Драма полна намеков, смысл которых в настоящее время утрачен, да и в то время их понимали только друзья семейства Прутковых.
«Нет на свете государства свободнее нашего, которое, наслаждаясь либеральными политическими учреждениями, повинуется вместе с тем малейшему указанию власти» — так сказало одно из действующих лиц «Торжества добродетели».
Эта «драма в четырех действиях из французской современной жизни, соч. Антона и Агапия Прутковых» увидела свет лишь в 1959 году на страницах 67-го тома «Литературного наследства». А до тех пор она прозябала в корректурных листах журнала «Современник» из-за ее полной неприемлемости для царского режима.
Во вступлении к драме, подписанном всеми чадами Козьмы Петровича и скрепленном его племянниками, секретарями семейного совета Воскобойниковым и Шерстобитовым, содержалось много точных и не совсем точных сведений о потомстве и творчестве гениального писателя.
В частности, там говорилось :
«Один из нас, соименник Кузьмы Петровича, Кузьма Кузьмич Прутков, пока еще остается неизвестным публике; но мы предупреждаем, что в нем воскреснет талант нашего знаменитого родителя».
Не воскрес!
Правда, впоследствии появлялось немало произведений, подписанных Прутковым-младшим и даже самим Козьмой Прутковым, но подлинность их всякий раз с негодованием отвергалась друзьями семьи покойного.
В драме «Торжество добродетели» действуют уже не просто лица, а сановники (французские, разумеется). Один из них, де Лагероньер, и впрямь существовал во Франции. Был он виконт, но республиканец, а когда к власти пришел Наполеон III, мгновенно стал монархистом... В России же все было наоборот — некто П. В. Валуев был директором департамента у министра-консерватора М. Н. Муравьева и писал проекты, направленные против отмены крепостного права, но, став в 1861 году министром внутренних дел, он показал себя самым оглушительным либералом и едва ли не революционером, на словах. Друзья семейства Прутковых утверждали, что именно его имели в виду Антон и Агапий, создавая образ журналиста и сановника де Лагероньера...

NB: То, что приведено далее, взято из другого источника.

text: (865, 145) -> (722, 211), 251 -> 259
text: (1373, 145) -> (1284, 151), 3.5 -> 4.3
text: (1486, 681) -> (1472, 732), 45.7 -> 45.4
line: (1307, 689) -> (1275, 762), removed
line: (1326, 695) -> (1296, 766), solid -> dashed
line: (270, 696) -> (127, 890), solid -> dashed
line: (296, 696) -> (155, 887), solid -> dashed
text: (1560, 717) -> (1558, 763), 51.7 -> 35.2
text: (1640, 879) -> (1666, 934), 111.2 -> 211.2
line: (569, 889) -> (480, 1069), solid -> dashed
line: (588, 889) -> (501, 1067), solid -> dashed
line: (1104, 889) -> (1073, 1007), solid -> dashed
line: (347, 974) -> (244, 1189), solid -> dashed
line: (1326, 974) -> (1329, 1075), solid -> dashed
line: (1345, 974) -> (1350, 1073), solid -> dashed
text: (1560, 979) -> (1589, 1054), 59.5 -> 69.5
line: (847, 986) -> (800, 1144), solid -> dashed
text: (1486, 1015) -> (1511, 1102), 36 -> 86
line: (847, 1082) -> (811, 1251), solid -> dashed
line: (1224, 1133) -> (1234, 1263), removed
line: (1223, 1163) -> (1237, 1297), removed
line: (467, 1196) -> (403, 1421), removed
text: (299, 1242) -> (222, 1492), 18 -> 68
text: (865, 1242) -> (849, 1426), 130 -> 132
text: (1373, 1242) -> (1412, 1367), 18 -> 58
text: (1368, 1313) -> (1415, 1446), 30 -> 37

Ну, и что же случилось с сим французским сановником? А то, что надумал он стать товарищем министра плодородия. Однако секретарь де Лагероньера, некий Гюгель, сам метит на этот пост. Зная, что министр плодородия не любит прыщавых, он покупает в лавке на несколько рублей казанского мыла, перцу, серной кислоты и других едких веществ с тем, чтобы подсыпать их в ванну его превосходительства и вызвать на теле де Лагероньера появление компрометирующих вздутий.
Министр плодородия решает сам познакомиться со своим будущим заместителем и является к нему в ту самую минуту, когда тот принимает свою ядовитую ванну. Разговор, состоявшийся между министром и намыленным сановником, достоин того, чтобы его воспроизвести.
«М и н и с т р (садится около ванны.). Вы хотите быть моим товарищем? Какой у вас взгляд на вещи?
ДеЛагероньер. Я более смотрю на них косвенно.
Министр. Это хорошо. А направление века?
ДеЛагероньер. Можно дать другое направление.